Bodybuilders in Baghdad worship at a temple to the Terminator — actor turned California Governor Arnold Schwarzenegger — in a country where the term "survival of the fittest" can take on extra resonance.
On a dusty side street in the once posh Karrada area of central Baghdad is a single-story brick house where wannabe beefcakes gather to emulate the former action-film star and dream of having a body like he once had.
Inside the Arnold fitness center, dozens of men pump iron, run on treadmills and work out on benches, rowing and weight machines.
The gym’s Iraqi owner is even said to have received a personal letter from the former Mr. Universe, best known for the iconic Terminator films.
But the owner is also publicity-shy, and the fitness trainers he employs say too much attention in Baghdad can be bad for the health — and could even lead to the business being terminated.
Every inch of wall within the gymnasium is plastered with posters of a beefy Arnold to inspire Iraqi men on to greater things.
No guns are allowed inside, but there are lockers available for those who want to store their automatic weapons before entering the gym.
Abdul Rahman, 36, was a member of the Schwarzenegger establishment for four years before starting his own gym. But that shut in the winter of 2006 with the onset of heavy sectarian fighting and it became a shelter for refugees instead.
“I want to be able to start my own gym again,” said Rahman, who now works for a private security company in the Iraqi capital. “The security job is good, but there’s good money in the gym business too.”
Earlier a run to the gym would certainly have burnt a hole in an average Iraqi’s purse.
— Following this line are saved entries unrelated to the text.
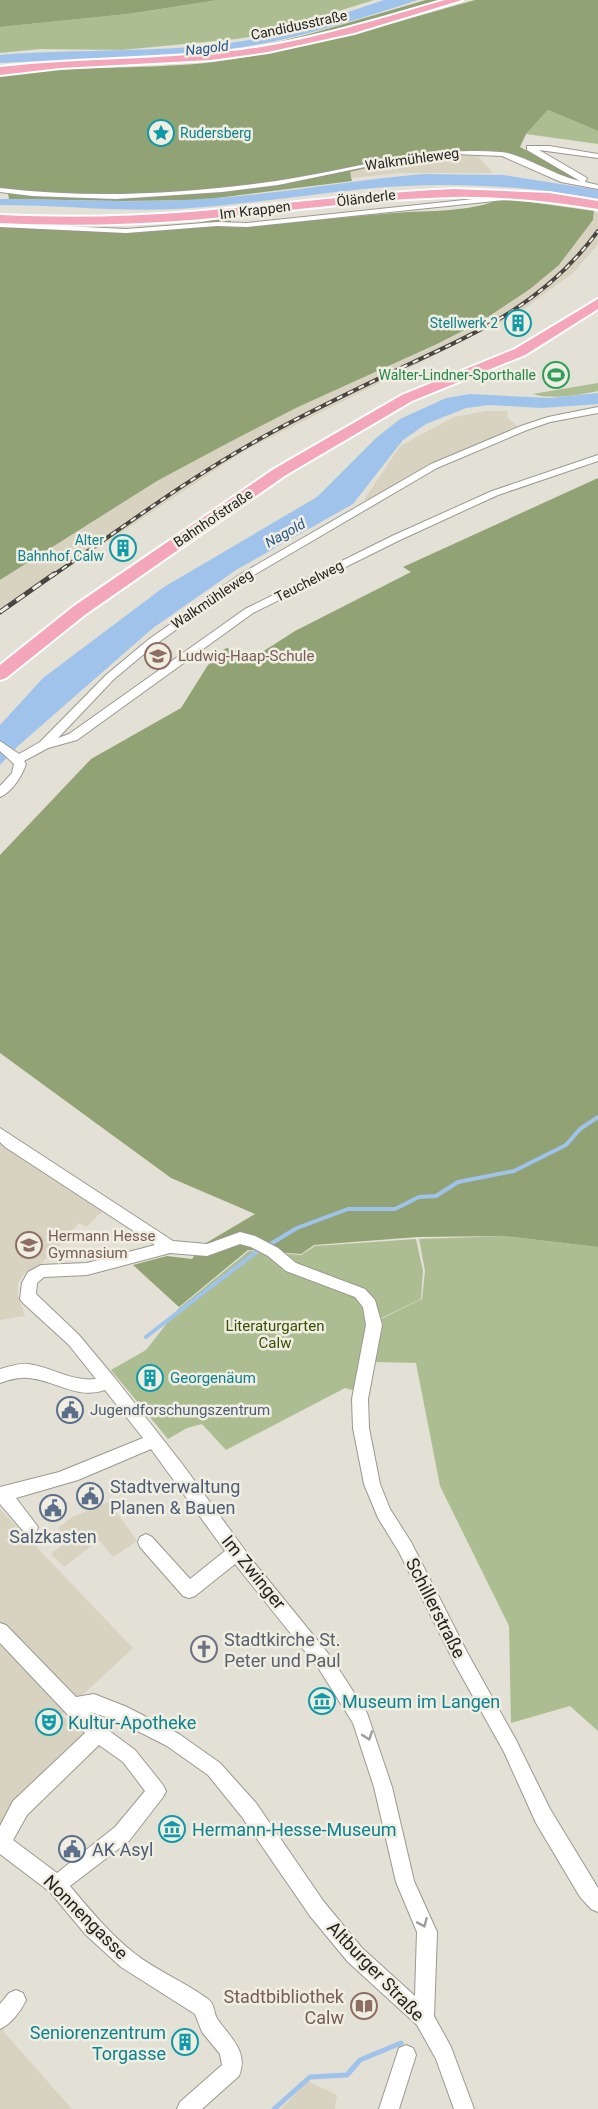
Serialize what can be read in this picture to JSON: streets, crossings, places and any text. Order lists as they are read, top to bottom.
{
  "streets": {
    "main road": ["Candidusstraße", "Im Krappen", "Bahnhofstraße"],
    "street": [
      "Walkmühleweg",
      "Öländerle",
      "Teuchelweg",
      "Im Zwinger",
      "Schillerstraße",
      "Nonnengasse",
      "Altburger Straße"
    ]
  },
  "crossings": [
    ["Walkmühleweg", "Teuchelweg"],
    ["Öländerle", "Im Krappen"],
    ["Im Zwinger", "Schillerstraße"],
    ["Im Zwinger", "Altburger Straße"]
  ],
  "one_way": ["Im Zwinger"],
  "water": ["Nagold"],
  "parks": ["Literaturgarten Calw"],
  "places": {
    "place": ["Rudersberg"],
    "building": [
      "Stellwerk 2",
      "Alter Bahnhof Calw",
      "Georgenäum",
      "Seniorenzentrum Torgasse"
    ],
    "sports": ["Walter-Lindner-Sporthalle"],
    "school or university": ["Ludwig-Haap-Schule", "Hermann Hesse Gymnasium"],
    "public building": [
      "Jugendforschungszentrum",
      "Stadtverwaltung Planen & Bauen",
      "Salzkasten",
      "AK Asyl"
    ],
    "church": ["Stadtkirche St. Peter und Paul"],
    "museum": ["Museum im Langen", "Hermann-Hesse-Museum"],
    "theatre": ["Kultur-Apotheke"],
    "library": ["Stadtbibliothek Calw"]
  }
}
Membership cost about US$15 a month at a time when the average salary of a civil servant was only US$50.
Rahman said salaries have risen sharply since the US-led invasion in March 2003. Iraqi men are also more health conscious now, despite the constant fear that stalks the streets.
“I hope it will be safe one day for me to start my gym again,” Rahman said.
It is not known how many gyms there are in Baghdad, but residents say bodybuilding has a strong place in Iraqi society.
Modern exercise equipment started coming in only after the invasion, which also ended the sanctions era when imported goods were scarce.
Foreigners do not frequent commercial fitness centers because of the fear of kidnap, a foreign security officer said, adding that most international firms had their own in-house gyms.
There is a modest jogging course inside the tightly guarded Green Zone in central Baghdad where the US embassy and the Iraqi government are located, but it is only for foreigners.
Sectarian violence means outdoor exercise is now too risky in this city of 6 million people.
Satellite TV company executive Aimen Mohammed, 24, says that he works out three times a week because he wants to look good and because there is no open-air area to exercise.
Zawra, Baghdad’s best known public park, remains out of bounds to joggers.
“I go to the gym regularly for good health and good looks,” Mohammed said.
Policeman Ahmed Abdullah, 32, spends 15,000 dinars (US$12.50) a month to belong to a private gym. It is safer indoors as many of his colleagues have been victims of drive-by shootings.
The omnipresent threat of car bombs, rocket and mortar attacks keeps many Baghdad residents in running condition anyway, but serious fat burners head for indoor exercise centers.
There are no unisex gyms in Baghdad or women-only establishments because both Sunni and Shiite extremists believe it is haram, or forbidden and against Islam.
Al-Iraqiya state television has tried to fill the gap with a brief aerobics program, however. Every morning the channel broadcasts an aerobics lesson recorded at a city hotel protected by huge concrete blast walls.
It is conducted by three Iraqi women in colorful but loose-fitting tracksuits who perform dance-like moves to backing tracks of English pop music.
Since the invasion toppled former Iraqi president Saddam Hussein more than five years ago, scores of Iraqi men and women who owned or worked in beauty salons and gyms have been killed or threatened by religious extremists.
Women’s rights were recognized by Saddam’s secular Baath party.
Women would work openly, even as their traditional roles as mothers and wives remained deeply rooted in Iraqi society.
If the extremist threat against women is removed, the exercise business in the country could double. But until then, Iraqi women will have to sweat it out behind closed doors at home.